* Input for this task
· · · · ·

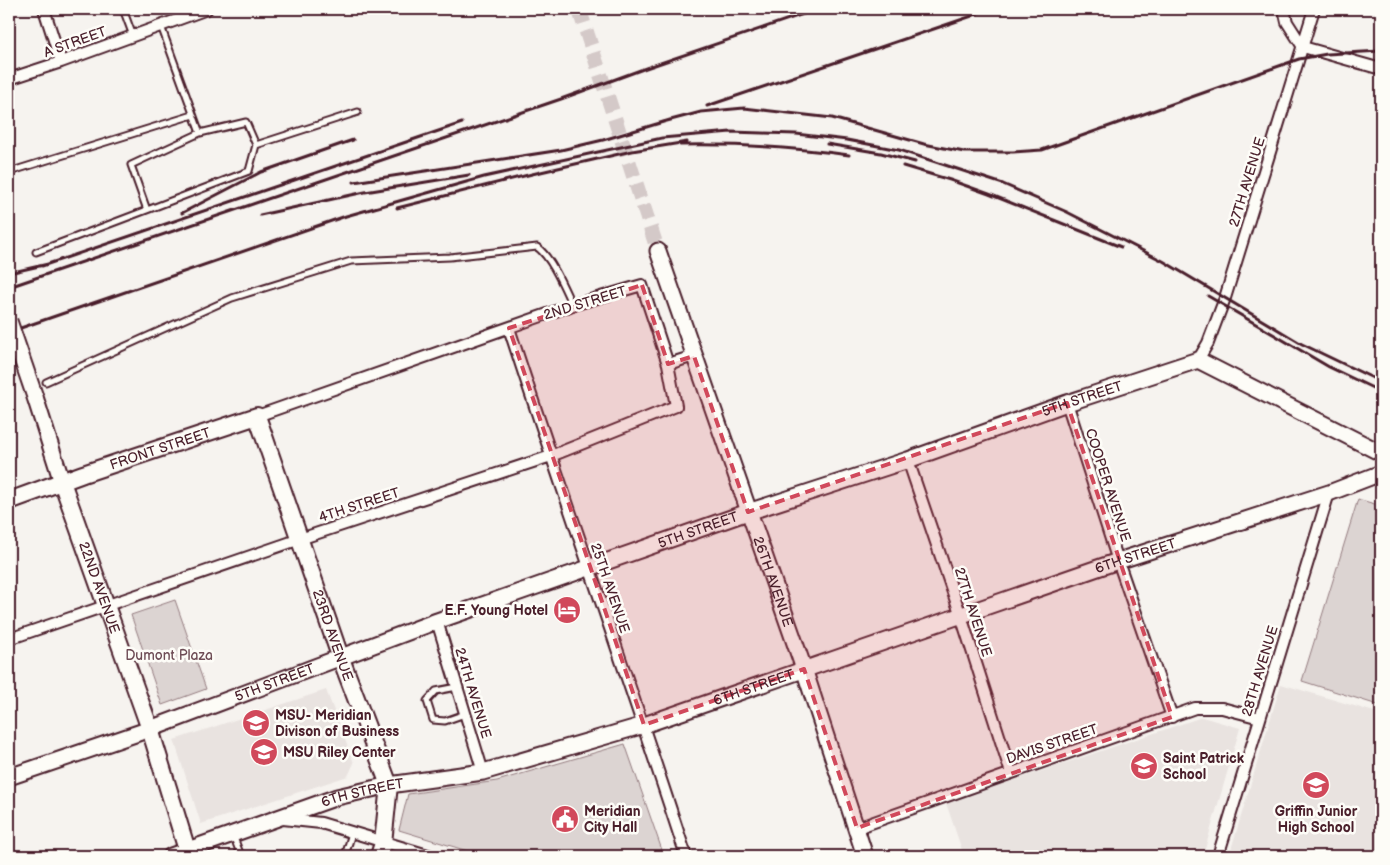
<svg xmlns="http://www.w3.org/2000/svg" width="1390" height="865" font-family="'Balsamiq Sans',sans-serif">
  <rect width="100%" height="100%" fill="#f6f3ef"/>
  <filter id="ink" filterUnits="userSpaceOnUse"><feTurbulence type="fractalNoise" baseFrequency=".02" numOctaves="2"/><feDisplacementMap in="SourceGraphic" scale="10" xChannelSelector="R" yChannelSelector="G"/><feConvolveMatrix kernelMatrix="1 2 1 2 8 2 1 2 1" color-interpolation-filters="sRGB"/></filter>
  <g filter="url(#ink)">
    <path fill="#e9e3e0" d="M 1281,684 L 1381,714 L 1381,856 L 1229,856 Z
      M 326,690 L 354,763 L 348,776 L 201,824 L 174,740 Z
      M 1202,717 L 1240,728 L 1203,856 L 964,856 L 946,803 Z"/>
    <path fill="#dcd4d2" stroke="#937a7e" d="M 1358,499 L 1381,506 L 1381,706 L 1302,681 Z
      M 175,600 L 206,689 L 162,705 L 131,615 Z
      M 625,744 L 664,856 L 484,856 L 399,830 L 408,794 L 497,781 Z"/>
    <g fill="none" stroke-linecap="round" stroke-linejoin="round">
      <path stroke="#d4c9c8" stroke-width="15" stroke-dasharray="15 8" stroke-linecap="butt" d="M 579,9 L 658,251"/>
      <g stroke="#4a1f2b" stroke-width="9">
        <path id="lane" d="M 123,9 L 133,36
          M 161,26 L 200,133 L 246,122 L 256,145 L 249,171 L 147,210 L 131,165 L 200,133
          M 256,145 L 358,112
          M 9,172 L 193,115
          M 36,252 L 147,210
          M 46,382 L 232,298 L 351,261 L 450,257 L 537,247 C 552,258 564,288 572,305
          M 457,687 L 436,691 L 427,701 L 433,720 L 445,721 L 465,714
          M 233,835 L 241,856
          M 345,856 L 352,833"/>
      </g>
      <g stroke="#4a1f2b" stroke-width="14">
        <path id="street" d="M 44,9 L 61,62
          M 1284,9 L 1287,22 L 1303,47 L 1381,69
          M 9,79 L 61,62 L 207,9
          M 509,328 C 566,504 629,679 686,856
          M 1198,360 L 1208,343 L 1225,298 L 1314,9
          M 668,364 L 694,356
          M 1067,403 L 1118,561 L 1172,717
          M 908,460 L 961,616 L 1011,773
          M 437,621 L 483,772
          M 9,639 L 300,539 L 551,456 L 676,406 L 668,364 L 642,285 L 573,305 L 257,416
          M 283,819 L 321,823 L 431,856
          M 857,828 L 1195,708 L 1222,708 L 1260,718
          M 1218,856 L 1329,493"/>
      </g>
      <g stroke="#4a1f2b" stroke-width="19">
        <g id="secondary">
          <path id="s1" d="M 658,251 L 804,669 L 865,856"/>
          <path d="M 35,397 L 62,482"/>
          <path id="s2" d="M 9,777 L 150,729 L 437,621 L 748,512 L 908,460 L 1067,403 L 1198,360 L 1381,453"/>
          <path id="s3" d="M 171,856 L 337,797 L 389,785 L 483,772 L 644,725 L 1118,561 L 1329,493 L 1381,473"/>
        </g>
      </g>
      <g stroke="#4a1f2b" stroke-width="20">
        <g id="primary">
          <path id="s4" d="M 62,482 L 150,729 L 187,850 L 187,856"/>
          <path id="s5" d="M 9,501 L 83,474 L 257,416 L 340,656 L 389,785 L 383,843 L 379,856"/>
        </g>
      </g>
      <use href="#lane" stroke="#fdfcf7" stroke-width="5"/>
      <use href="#street" stroke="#fdfcf7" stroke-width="10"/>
      <use href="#secondary" stroke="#fdfcf7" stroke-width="15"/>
      <use href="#primary" stroke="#fdfcf7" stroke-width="16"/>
      <path stroke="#4a1f2b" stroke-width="3" d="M 707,106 L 972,16 L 986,9
        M 663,122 L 701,112 L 744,108 L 832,118 L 924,144 L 964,152 L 1013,152 L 1042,150 L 1299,59 L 1327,54 L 1381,51
        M 827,144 L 881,153 L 915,162
        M 680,145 C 737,144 793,147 849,155
        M 903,166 L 950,180 L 989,194 L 1121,247
        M 354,182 L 561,150 L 603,140 L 670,120
        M 397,208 L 532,174 L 632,151 L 687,142
        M 182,213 L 261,172 L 353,140
        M 260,215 L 365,192 L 469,175
        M 42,266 L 462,123
        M 9,273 L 48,264
        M 9,287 L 561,99 L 646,68 L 818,9
        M 1208,296 L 1329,367 L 1381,392
        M 9,332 L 346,216 L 484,177 L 662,138 L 731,132 L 796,134 L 847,140 L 899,150 L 1003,184 L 1067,212 L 1163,261 L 1302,344 L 1381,382"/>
      <g stroke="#4a1f2b" stroke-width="19" stroke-linecap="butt">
        <path id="secondary-bridge" d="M 9,321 L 35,397"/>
      </g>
      <use href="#secondary-bridge" stroke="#fdfcf7" stroke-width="15"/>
    </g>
  </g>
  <path fill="#d1495b" fill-opacity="0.2" stroke="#d1495b" stroke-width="4" stroke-dasharray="10 6" stroke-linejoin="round" d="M 642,285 L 668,364 L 694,356 L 748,512 L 1067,403 L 1172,717 L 857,828 L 804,669 L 644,725 L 509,328 Z"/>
  <defs>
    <g id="hotel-disc" transform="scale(1.4375)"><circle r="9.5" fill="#d1495b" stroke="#fdfcf7"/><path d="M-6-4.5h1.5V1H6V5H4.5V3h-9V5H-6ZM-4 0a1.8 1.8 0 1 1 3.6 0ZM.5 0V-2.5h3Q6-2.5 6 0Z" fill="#fff"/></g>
    <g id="university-disc" transform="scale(1.4375)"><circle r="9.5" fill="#d1495b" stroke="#fdfcf7"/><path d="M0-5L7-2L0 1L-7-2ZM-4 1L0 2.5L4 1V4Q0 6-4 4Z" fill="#fff"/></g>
    <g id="school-disc" transform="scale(1.4375)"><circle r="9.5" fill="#d1495b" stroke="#fdfcf7"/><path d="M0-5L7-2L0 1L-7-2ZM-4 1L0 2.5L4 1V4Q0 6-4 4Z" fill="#fff"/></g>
    <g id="civic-disc" transform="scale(1.4375)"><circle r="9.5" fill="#d1495b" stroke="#fdfcf7"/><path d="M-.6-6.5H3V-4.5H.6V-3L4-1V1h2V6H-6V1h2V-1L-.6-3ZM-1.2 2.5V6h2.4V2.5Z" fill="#fff"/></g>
  </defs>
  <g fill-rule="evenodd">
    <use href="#hotel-disc" x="567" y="610"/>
    <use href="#university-disc" x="256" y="723"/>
    <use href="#university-disc" x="264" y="752"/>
    <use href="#school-disc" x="1144" y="766"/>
    <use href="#school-disc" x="1316" y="785"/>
    <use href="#civic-disc" x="565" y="819"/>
  </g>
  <g text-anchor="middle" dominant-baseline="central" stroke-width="5" stroke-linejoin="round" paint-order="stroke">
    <g font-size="14" fill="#4a1f2b" stroke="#fdfcf7">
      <text transform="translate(75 42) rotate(-20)">A STREET</text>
      <text transform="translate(1247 182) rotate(-73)">27TH AVENUE</text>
      <text transform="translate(585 303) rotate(-17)">2ND STREET</text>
      <text stroke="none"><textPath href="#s2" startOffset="1138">5TH STREET</textPath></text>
      <text stroke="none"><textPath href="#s5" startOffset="160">FRONT STREET</textPath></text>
      <text transform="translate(1108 485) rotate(72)">COOPER AVENUE</text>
      <text transform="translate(359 505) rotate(-18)">4TH STREET</text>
      <text stroke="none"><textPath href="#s2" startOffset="732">5TH STREET</textPath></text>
      <text stroke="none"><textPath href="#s3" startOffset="1012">6TH STREET</textPath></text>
      <text stroke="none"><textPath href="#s1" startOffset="350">26TH AVENUE</textPath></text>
      <text stroke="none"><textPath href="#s4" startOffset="112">22ND AVENUE</textPath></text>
      <text transform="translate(610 588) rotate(71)">25TH AVENUE</text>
      <text transform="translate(973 612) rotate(72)">27TH AVENUE</text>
      <text stroke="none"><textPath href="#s5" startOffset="494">23RD AVENUE</textPath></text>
      <text transform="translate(1260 671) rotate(-73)">28TH AVENUE</text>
      <text stroke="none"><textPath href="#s2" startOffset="282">5TH STREET</textPath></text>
      <text stroke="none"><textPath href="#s3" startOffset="608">6TH STREET</textPath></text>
      <text transform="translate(473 693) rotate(73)">24TH AVENUE</text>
      <text transform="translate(1052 744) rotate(-19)">DAVIS STREET</text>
      <text stroke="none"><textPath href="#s3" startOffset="202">6TH STREET</textPath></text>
    </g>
    <g font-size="14" font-weight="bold" fill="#4a1f2b" stroke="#fdfcf7" text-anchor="start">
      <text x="548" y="610" text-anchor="end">E.F. Young Hotel</text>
      <text x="275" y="715">MSU- Meridian<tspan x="275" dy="16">Divison of Business</tspan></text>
      <text x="283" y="752">MSU Riley Center</text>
      <text x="1163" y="758">Saint Patrick<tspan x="1163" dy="16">School</tspan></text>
      <text x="584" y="811">Meridian<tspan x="584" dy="16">City Hall</tspan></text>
      <text x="1316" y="811" text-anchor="middle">Griffin Junior<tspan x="1316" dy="16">High School</tspan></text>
    </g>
    <g font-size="14" fill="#6e4c55" stroke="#fdfcf7">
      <text x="169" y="655">Dumont Plaza</text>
    </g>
  </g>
  <rect width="1390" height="865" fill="none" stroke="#fdfcf7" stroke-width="30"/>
  <rect x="15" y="15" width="1360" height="835" fill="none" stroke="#4a1f2b" stroke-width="2" filter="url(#ink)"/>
</svg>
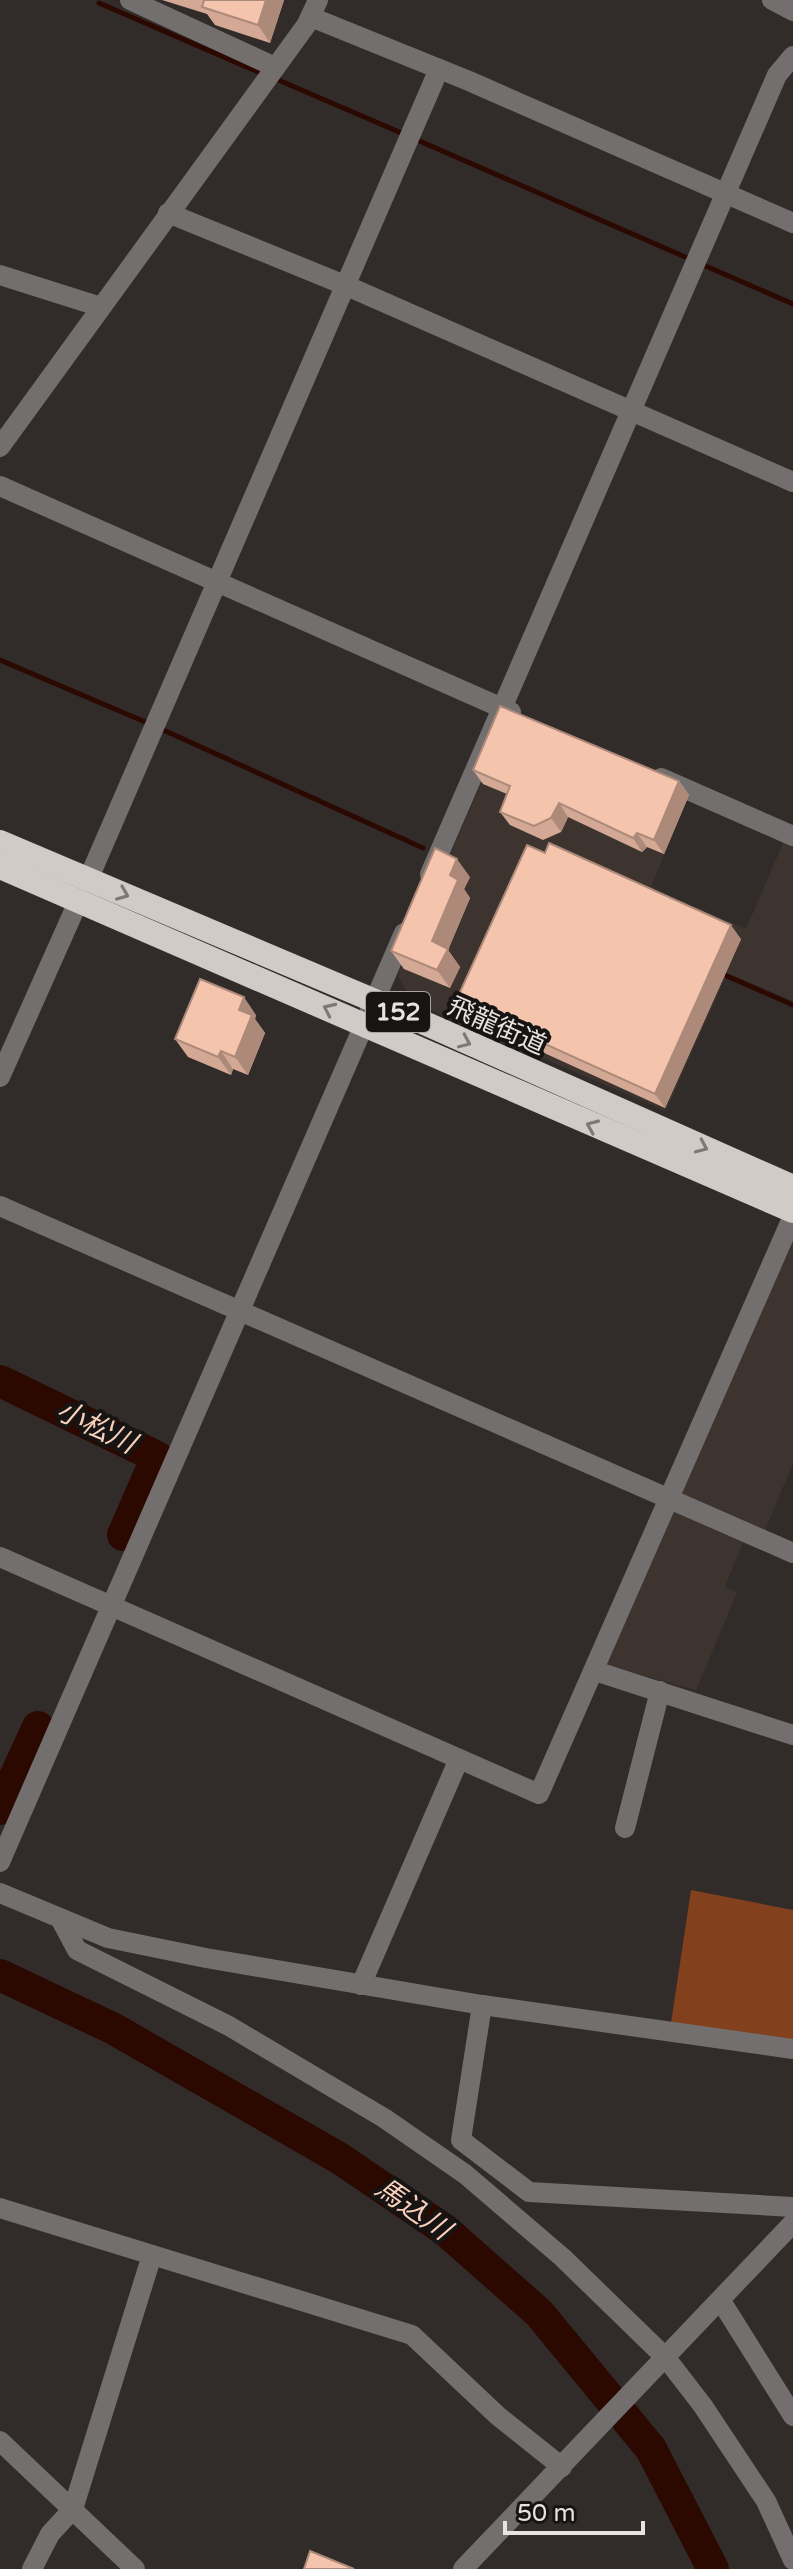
<svg xmlns="http://www.w3.org/2000/svg" width="793" height="2569" font-family="'Varela Round','Noto Sans JP',sans-serif">
  <style>
    .built { fill: #3e342f }
    .green { fill: #82401c }
    .lines { fill: none; stroke-linecap: round; stroke-linejoin: round }
    .stream { stroke: #2b0800; stroke-width: 5 }
    .river { stroke: #2b0800; stroke-width: 32 }
    .minor { stroke: #726f6e; stroke-width: 20 }
    .highway { stroke: #d1cbc8; stroke-width: 24 }
    .wall { fill: #d3a995 }
    .shaded-wall { fill: #ac8979 }
    .building { fill: #f5c4ad; stroke: #ac8979; stroke-width: 2 }
    .oneway { stroke: #7d7977 }
    .labels { text-anchor: middle; dominant-baseline: central; stroke-width: 8; stroke-linejoin: round; paint-order: stroke }
    .shield { fill: #171514; stroke: #a8a5a4; stroke-width: 2 }
    .shield-label { font-size: 24px; font-weight: bold; fill: #e6e3e1 }
    .street-label { font-size: 26px; fill: #e6e3e1; stroke: #171514 }
    .water-label { font-size: 28px; font-style: italic; fill: #facfbb; stroke: #171514 }
  </style>
  <rect width="100%" height="100%" fill="#312c2a"/>
  <!-- built -->
  <g class="built">
    <polygon points="508,722 689,795 652,884 654,889 746,929 784,841 793,845 793,1001 727,973 666,1111 412,1002 398,975"/>
    <polygon points="793,1232 793,1463 764,1533 678,1496"/>
    <polygon points="671,1510 743,1542 725,1587 737,1593 696,1690 606,1665"/>
  </g>
  <!-- green -->
  <polygon class="green" points="691,1890 793,1910 793,2041 671,2023"/>
  <g class="lines">
    <!-- stream -->
    <g class="stream">
      <polyline points="99,3 263,74"/>
      <polyline points="276,79 406,135"/>
      <polyline points="415,139 692,260"/>
      <polyline points="701,264 793,304"/>
      <polyline points="0,660 150,724"/>
      <polyline points="159,728 423,848"/>
      <polyline points="727,976 793,1005"/>
    </g>
    <!-- river -->
    <g class="river">
      <polyline points="0,1381 157,1457 123,1535"/>
      <polyline points="0,1809 38,1727"/>
      <polyline points="0,1975 114,2029 339,2158 445,2230 539,2313 651,2449 713,2569"/>
    </g>
    <!-- minor -->
    <g class="minor">
      <polyline points="130,0 275,67"/>
      <polyline points="772,0 793,11"/>
      <polyline points="311,17 469,81 793,223"/>
      <polyline points="168,213 347,286 793,482"/>
      <polyline points="0,275 101,307"/>
      <polyline points="0,447 307,24 318,0"/>
      <polyline points="0,486 511,712"/>
      <polyline points="661,778 793,836"/>
      <polyline points="430,874 777,75 793,56"/>
      <polyline points="88,880 439,69"/>
      <polyline points="0,1077 78,902"/>
      <polyline points="0,1206 793,1553"/>
      <polyline points="0,1557 539,1794 793,1216"/>
      <polyline points="595,1671 793,1735"/>
      <polyline points="625,1828 660,1691"/>
      <polyline points="0,1862 404,933"/>
      <polyline points="0,1893 108,1938 206,1958 482,2005 793,2049"/>
      <polyline points="61,1920 77,1950 229,2026 384,2118 465,2174 562,2257 666,2358 703,2406 766,2501 793,2560"/>
      <polyline points="361,1985 459,1759"/>
      <polyline points="482,2005 461,2140 529,2192 793,2207"/>
      <polyline points="0,2208 412,2335 498,2416 562,2467"/>
      <polyline points="721,2301 793,2416"/>
      <polyline points="0,2441 135,2569"/>
      <polyline points="32,2569 50,2534 73,2509 152,2255"/>
      <polyline points="463,2569 793,2223"/>
    </g>
    <!-- highway -->
    <g class="highway">
      <polyline points="0,842 375,1001 793,1187"/>
      <polyline points="0,867 793,1211"/>
    </g>
  </g>
  <!-- wall -->
  <g class="wall">
    <polygon points="162,0 284,0 270,43 215,25 207,14"/>
    <polygon points="473,770 679,781 689,795 664,854 647,847 642,852 568,817 561,832 543,840 510,825 500,812 507,794 483,784"/>
    <polygon points="470,877 464,889 470,898 448,950 460,967 450,988 404,969 391,951"/>
    <polygon points="741,939 665,1108 465,1017 455,1003"/>
    <polygon points="256,1015 255,1019 265,1033 248,1075 233,1069 231,1075 188,1057 175,1039"/>
  </g>
  <!-- shaded-wall -->
  <g class="shaded-wall">
    <polygon points="266,0 284,0 270,43 258,25"/>
    <polygon points="679,781 689,795 664,854 654,840"/>
    <polygon points="559,803 568,817 561,832 551,818"/>
    <polygon points="637,833 647,847 642,852 633,838"/>
    <polygon points="457,859 470,877 464,889 470,898 448,950 460,967 450,988 437,970 432,941 450,875"/>
    <polygon points="731,925 741,939 665,1108 655,1094"/>
    <polygon points="244,997 256,1015 255,1019 265,1033 248,1075 235,1057 239,1010"/>
    <polygon points="221,1051 233,1069 231,1075 218,1057"/>
  </g>
  <!-- building -->
  <g class="building">
    <polygon points="204,0 266,0 258,25 202,7"/>
    <polygon points="500,706 679,781 654,840 637,833 633,838 559,803 551,818 534,826 500,812 510,786 473,770"/>
    <polygon points="549,843 731,925 655,1094 455,1003 527,845 545,853"/>
    <polygon points="435,848 457,859 450,875 458,880 432,941 448,949 437,970 391,951"/>
    <polygon points="200,979 244,997 239,1010 252,1015 235,1057 221,1051 218,1057 175,1039"/>
    <polygon points="310,2551 354,2569 304,2569"/>
  </g>
  <!-- one-way arrows -->
  <defs><path id="oneway-chevron" d="M-2-3.5L2.5 0L-2 3.5" fill="none" stroke-width="1.6" stroke-linecap="round" stroke-linejoin="round" transform="scale(2)"/></defs>
  <g class="oneway">
    <use href="#oneway-chevron" transform="translate(123 894) rotate(22)"/>
    <use href="#oneway-chevron" transform="translate(329 1009) rotate(-155)"/>
    <use href="#oneway-chevron" transform="translate(465 1042) rotate(24)"/>
    <use href="#oneway-chevron" transform="translate(592 1126) rotate(-157)"/>
    <use href="#oneway-chevron" transform="translate(702 1147) rotate(24)"/>
  </g>
  <g class="labels">
    <!-- shield labels -->
    <rect class="shield" x="366" y="992" width="64" height="40" rx="6"/>
    <g class="shield-label">
      <text x="398" y="1012">152</text>
    </g>
    <!-- street labels -->
    <g class="street-label">
      <text transform="translate(497 1026) rotate(24)">飛龍街道</text>
    </g>
    <!-- water labels -->
    <g class="water-label">
      <text transform="translate(96 1427) rotate(26)">小松川</text>
      <text transform="translate(413 2209) rotate(35)">馬込川</text>
    </g>
  </g>
  <!-- scale -->
  <path d="M505 2521v12h138v-12" fill="none" stroke="#e6e3e1" stroke-width="4"/>
  <text x="517" y="2521" font-size="24" fill="#e6e3e1" stroke="#171514" stroke-width="6" paint-order="stroke">50 m</text>
</svg>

· · · · ·

* Your objective
Retype exactly the lines above, from the one with "L 1229,856 Z" through the one with "123,9 L 133,36", inclusive.

* Answer space
    <path fill="#e9e3e0" d="M 1281,684 L 1381,714 L 1381,856 L 1229,856 Z
      M 326,690 L 354,763 L 348,776 L 201,824 L 174,740 Z
      M 1202,717 L 1240,728 L 1203,856 L 964,856 L 946,803 Z"/>
    <path fill="#dcd4d2" stroke="#937a7e" d="M 1358,499 L 1381,506 L 1381,706 L 1302,681 Z
      M 175,600 L 206,689 L 162,705 L 131,615 Z
      M 625,744 L 664,856 L 484,856 L 399,830 L 408,794 L 497,781 Z"/>
    <g fill="none" stroke-linecap="round" stroke-linejoin="round">
      <path stroke="#d4c9c8" stroke-width="15" stroke-dasharray="15 8" stroke-linecap="butt" d="M 579,9 L 658,251"/>
      <g stroke="#4a1f2b" stroke-width="9">
        <path id="lane" d="M 123,9 L 133,36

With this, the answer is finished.